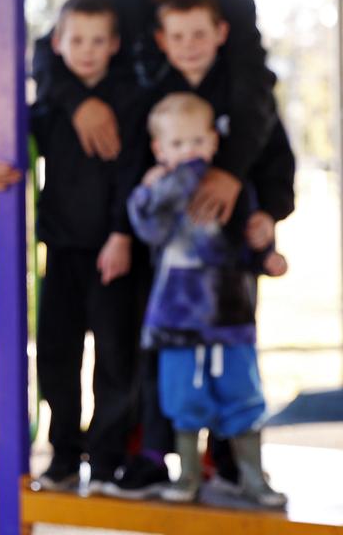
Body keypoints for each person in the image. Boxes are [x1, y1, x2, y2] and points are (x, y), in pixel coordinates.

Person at [33, 0, 279, 497]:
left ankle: (229, 463)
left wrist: (242, 184)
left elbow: (257, 103)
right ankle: (142, 460)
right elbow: (50, 49)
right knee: (146, 343)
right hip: (138, 201)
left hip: (215, 209)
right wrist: (79, 102)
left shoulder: (233, 0)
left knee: (224, 339)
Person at [127, 93, 287, 509]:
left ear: (214, 142)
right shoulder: (159, 189)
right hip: (177, 319)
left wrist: (265, 252)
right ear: (160, 150)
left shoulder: (234, 188)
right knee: (182, 399)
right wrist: (153, 188)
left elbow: (248, 237)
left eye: (197, 142)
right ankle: (188, 476)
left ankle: (252, 476)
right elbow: (146, 228)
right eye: (177, 145)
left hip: (229, 314)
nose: (190, 153)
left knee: (243, 396)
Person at [19, 0, 145, 491]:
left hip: (113, 251)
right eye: (77, 40)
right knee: (56, 355)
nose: (87, 50)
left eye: (98, 40)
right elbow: (13, 141)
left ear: (114, 45)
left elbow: (133, 172)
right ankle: (65, 455)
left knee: (114, 358)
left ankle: (109, 458)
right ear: (59, 43)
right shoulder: (51, 105)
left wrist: (121, 234)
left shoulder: (129, 102)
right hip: (64, 250)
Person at [150, 0, 294, 278]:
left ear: (221, 32)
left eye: (200, 34)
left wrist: (269, 213)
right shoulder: (151, 96)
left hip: (237, 254)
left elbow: (277, 156)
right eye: (178, 36)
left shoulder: (248, 97)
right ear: (162, 40)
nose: (189, 45)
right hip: (170, 260)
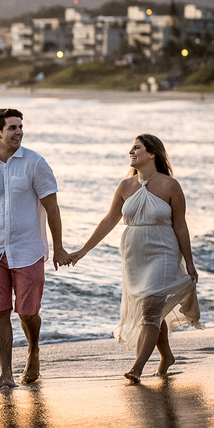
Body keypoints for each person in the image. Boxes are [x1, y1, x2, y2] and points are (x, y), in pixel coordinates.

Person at [70, 134, 201, 383]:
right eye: (132, 147)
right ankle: (167, 356)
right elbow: (109, 220)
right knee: (149, 309)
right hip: (133, 255)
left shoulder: (170, 186)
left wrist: (189, 262)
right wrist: (83, 250)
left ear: (152, 153)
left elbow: (181, 226)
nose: (131, 151)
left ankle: (137, 368)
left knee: (151, 305)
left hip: (163, 251)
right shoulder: (125, 186)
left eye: (137, 147)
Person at [0, 108, 69, 390]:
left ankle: (33, 349)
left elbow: (52, 208)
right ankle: (6, 374)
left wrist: (58, 247)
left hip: (28, 249)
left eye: (20, 126)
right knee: (0, 312)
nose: (18, 132)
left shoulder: (35, 163)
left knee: (27, 311)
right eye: (12, 128)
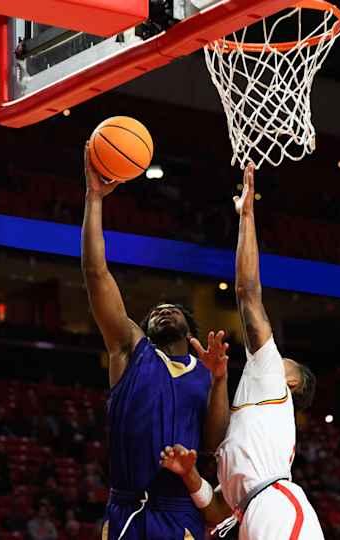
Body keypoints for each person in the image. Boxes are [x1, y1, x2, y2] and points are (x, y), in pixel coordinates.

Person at [160, 163, 323, 539]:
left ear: (291, 383)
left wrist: (246, 218)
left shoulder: (272, 381)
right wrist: (190, 475)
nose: (276, 356)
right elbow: (219, 504)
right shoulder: (253, 423)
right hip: (257, 513)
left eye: (285, 361)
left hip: (276, 508)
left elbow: (248, 294)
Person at [81, 142, 231, 540]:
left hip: (179, 510)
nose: (164, 310)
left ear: (189, 328)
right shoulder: (130, 351)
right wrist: (94, 198)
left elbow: (214, 444)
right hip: (126, 506)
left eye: (173, 309)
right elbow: (97, 275)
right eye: (156, 310)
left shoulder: (205, 373)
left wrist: (219, 380)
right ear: (144, 327)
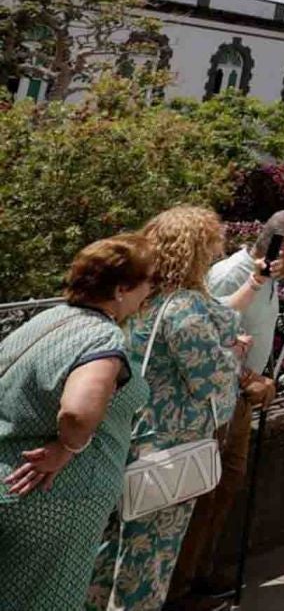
*-*-*
▶ **DIRECTIONS FOR THIS TASK**:
Would you give again, exactly, the lines in the data above that run from the line containing "right shoulder: (125, 186)" to the line containing "left wrist: (219, 380)"? Include both ends and no pictures.

▶ **TASK ANSWER**:
right shoulder: (125, 186)
left eye: (137, 147)
Person at [0, 108, 69, 390]:
left ankle: (33, 349)
left elbow: (52, 208)
right ankle: (6, 374)
left wrist: (58, 247)
left hip: (28, 249)
left eye: (20, 126)
right knee: (0, 312)
nose: (18, 132)
left shoulder: (35, 163)
left knee: (27, 311)
right eye: (12, 128)
Body keypoints for each person in the image. Boxes are [x1, y1, x2, y2] and points are (x, y), in pixel coordinates.

Person at [160, 163, 323, 539]:
left ear: (291, 383)
left wrist: (246, 218)
left shoulder: (272, 381)
right wrist: (190, 475)
nose: (276, 356)
right elbow: (219, 504)
right shoulder: (253, 423)
right hip: (257, 513)
left eye: (285, 361)
left hip: (276, 508)
left elbow: (248, 294)
Person at [81, 142, 231, 540]:
left hip: (179, 510)
nose: (164, 310)
left ear: (189, 328)
right shoulder: (130, 351)
right wrist: (94, 198)
left elbow: (214, 444)
right hip: (126, 506)
left eye: (173, 309)
right elbow: (97, 275)
right eye: (156, 310)
left shoulder: (205, 373)
left wrist: (219, 380)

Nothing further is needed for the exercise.